Le texte prévoit notamment que la CBR joue le rôle d’opérateur principal de l’infrastructure du rouble numérique et prend en charge la responsabilité de la sauvegarde de tous les actifs stockés. De plus, il restreint l’usage du rouble numérique à une méthode de paiement et de transfert, rendant impossible son épargne sur des comptes d’épargne. Enfin, la loi prévoit que les paiements et virements seront gratuits pour les particuliers, alors que  0,3 % de frais de transactions s’appliqueront aux entreprises.

Finalement, cette loi vient de franchir les travaux de la chambre basse de la Douma (le Parlement Russe) et devrait être très prochainement adoptée de manière officielle.

Une phase de déploiement en 2025 ?

Le 6 juillet dernier, Olga Skorobogatova, la sous-gouverneure de la Banque Centrale russe, en charge du dossier, a fait une série d’annonces sur l’avènement du rouble numérique. Elle a notamment annoncé que chaque citoyen russe pourrait ouvrir un portefeuille de roubles numériques à l’horizon 2025-27, ajoutant que cette devise ne serait pas une crypto-monnaie ou un stablecoin, car pour ces dernières “il n’y a souvent pas d’émetteur ou vous ne les connaissez pas”.

La phase de test est désormais prête et ce sont environ 30 entités (commerces, particuliers, banques) qui essaieront de faire fonctionner l’infrastructure. En 2027, le nombre montera à 1500 pour finaliser les tests et prévoir un déploiement national.

Aleksandre Podobnykh, chef de la filiale de Saint-Pétersbourg de l’Association of Chief Information Security Officers, pense que l’échéance 2025-2027 est réaliste et que l’infrastructure de test est prête à piloter le rouble numérique. Il souligne toutefois la nécessité de mettre à jour la loi fédérale 115, qui régit la lutte contre le blanchiment d’argent et le financement du terrorisme. Cette loi devra, en effet, s’adapter aux nouvelles formes d’échanges financiers pour aider les agences de surveillance financière à analyser les transactions en rouble numérique.

Il apparait donc clairement qu’un déploiement complet du rouble numérique ne sera pas réellement prêt en 2025. Au mieux, ce sont des phases de test qui seront lancées et si tout se passe bien, le peuple russe pourra disposer de ce nouveau rouble en 2027 ou plus tard. Mais la communication autour de ce projet se veut rassurante et tente de justifier ce délai par des raisons de sécurité.

Ainsi, l’associée principale du cabinet d’avocats russe KKMP, Elena Klyuchareva, est plutôt sereine quant au retard pris par ce projet. Elle estime que ce n’est que la conséquence d’un retard technique pour s’assurer qu’il n’y aura aucun problème à terme.

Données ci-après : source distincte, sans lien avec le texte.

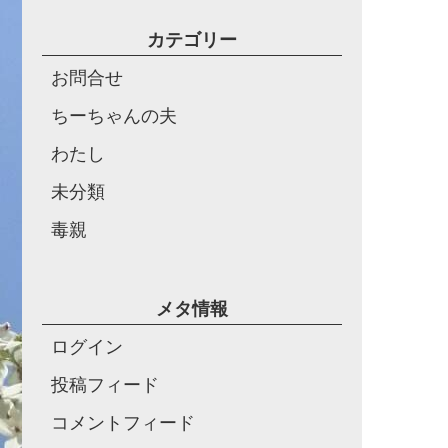
カテゴリー
お問合せ
ちーちゃんの夫
わたし
未分類
毒親
メタ情報
ログイン
投稿フィード
コメントフィード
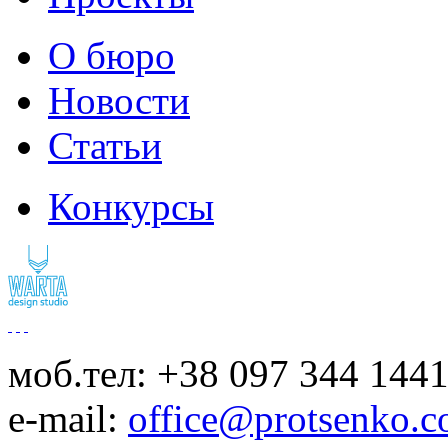
О бюро
Новости
Статьи
Конкурсы
моб.тел: +38 097 344 144
e-mail:
office@protsenko.c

“L’infrastructure envisagée par la Banque centrale est complexe et doit faciliter, non seulement les transactions en ligne, mais aussi hors ligne et assurer un haut niveau de cybersécurité.” De plus, cette infrastructure doit aujourd’hui s’appuyer uniquement sur des outils et logiciels russes, à cause des sanctions internationales qui empêchent de se fournir à l’étranger.

Le choix de reporter la mise en œuvre de la monnaie numérique russe ne peut pas être vu comme un échec de ce projet, mais plutôt comme le souhait de développer une solution stable et équilibrée, a conclu Elena Klyuchareva.

Dans tous les cas, la Russie n’est pas trop en retard par rapport à d’autres nations. Si elle venait à disposer d’un rouble numérique disponible pour tous ses citoyens seulement en 2027, elle compterait, à n’en pas douter, parmi les nations pionnières en la matière.